As it developed, she saw it wasn’t really just about the climate. “I thought, in a wild world, Eden becomes a movement, and it helps to stop carbon emissions. Let’s say we avoid a climate disaster and we put a band-aid on it and we save ourselves for a little bit, I’m still left with real concern, because there are so many other elements of the world that I see that distress me.”
She frames her concerns as being about mé féinery. “There’s this disconnect within people at large, within communities, within nations, that we’re not taking care of each other. And that’s the bigger question that Eden morphed into in these last two years. And, sure enough, when the invasion of Ukraine happened, it was this exact topic manifest in such a cruel, vicious, violent, extreme way. And it is that, what is it that allows one human being to wreak destruction on another? That can be what we’re seeing Putin do, and it can also be a kid who’s 10 years old and bullying somebody else. It’s a parallel disconnect.
War and plague
“One is obviously much more extreme. But that’s the thing that I think Eden is addressing. I don’t know if it’s optimistic or not. I suppose inherently it is, because I kind of cling to my optimism, belligerently so, I sometimes say. I am ultimately optimistic. The music itself and the narrative of the concert shows what it is when you sit under the perfumed lindenbaum tree and you feel the perfect spring day, and everything is in harmony, everything is balanced, and everything is fantastic, and you’re so deeply connected and present in that moment. And then you’re ripped away because of war and because of plague and because of desolation and you’re left on your own, and you have these two extremities that we demonstrate through the music, spanning several centuries.”

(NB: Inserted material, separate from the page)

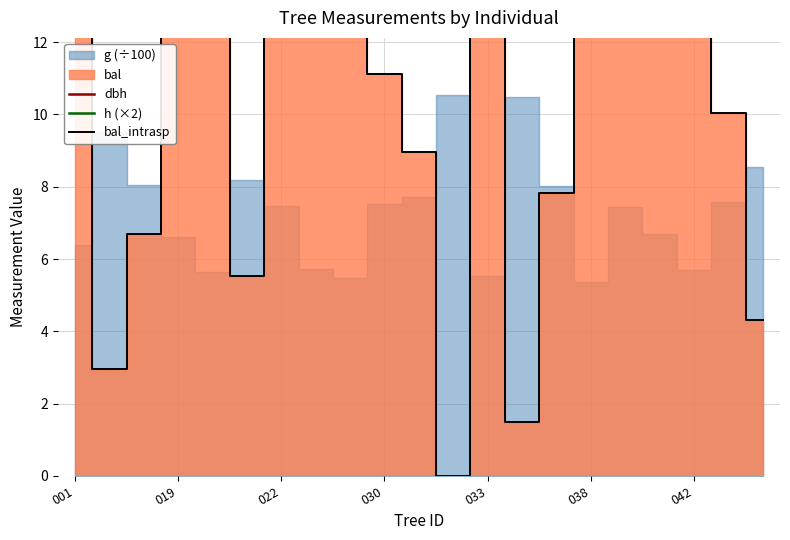

True or false: h (×2) and bal_intrasp intersect in this chart.

False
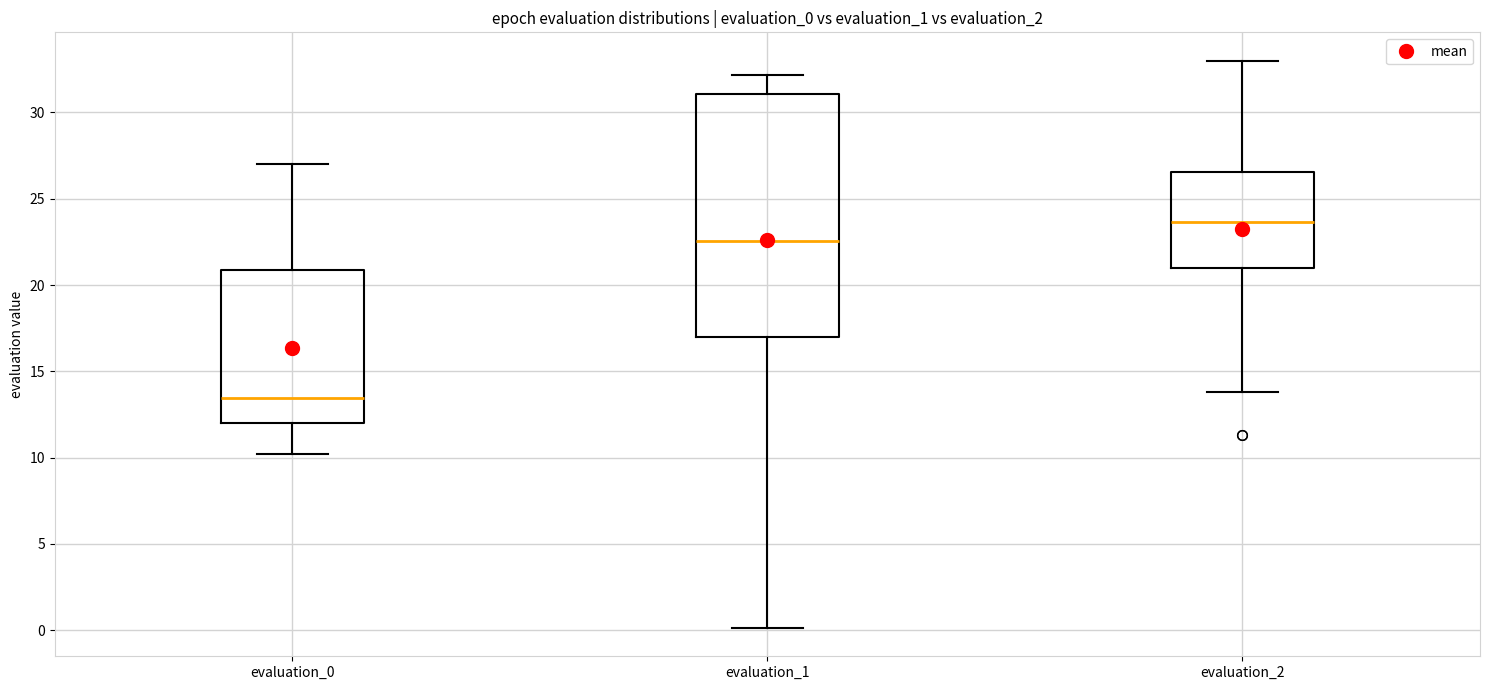

Which box's median line is the lowest?

evaluation_0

Like her In War and Peace tour, Eden is a fully produced show rather than a stand-and-deliver concert experience. “I love being a storyteller. So, in opera, you just get to disappear completely into the arc of a character from beginning to end. And that’s thrilling. In a concert or recital it’s a bit more like flying without a parachute, because you don’t have the sets, you don’t have the costume, oftentimes you don’t have the lighting, and it’s a bit more work to pull the audience into a completely different atmosphere.
“But I like that challenge. It’s one of the reasons with Eden that we’ve actually created more of a hybrid experience. It’s sort of between an opera and a concert and a recital. It doesn’t fit neatly into a particular category. But I think it really is a great demonstration of the scope of the kind of performing I love to do. Which is quite theatrical, but also really with the emphasis on the music as well.”
And it’s also intended as a challenge. “It’s basically saying when you leave the concert hall, what are you going to contribute to building the world? What seeds are you planting? What are you bringing to the table? Right now, today, under these circumstances? And we see, you know, a very powerful few that are trying to grab more power, no matter the cost of human life and destruction and culture and everything that’s being wreaked, and you see millions of other people coming together and leaving strollers at the border and sending food and sending aid, and joining together. We see the extremity of both, of the connection and care, and total destruction. Eden is there to just point out the possibility of both, and when you leave this concert hall which world are you going to participate in building?”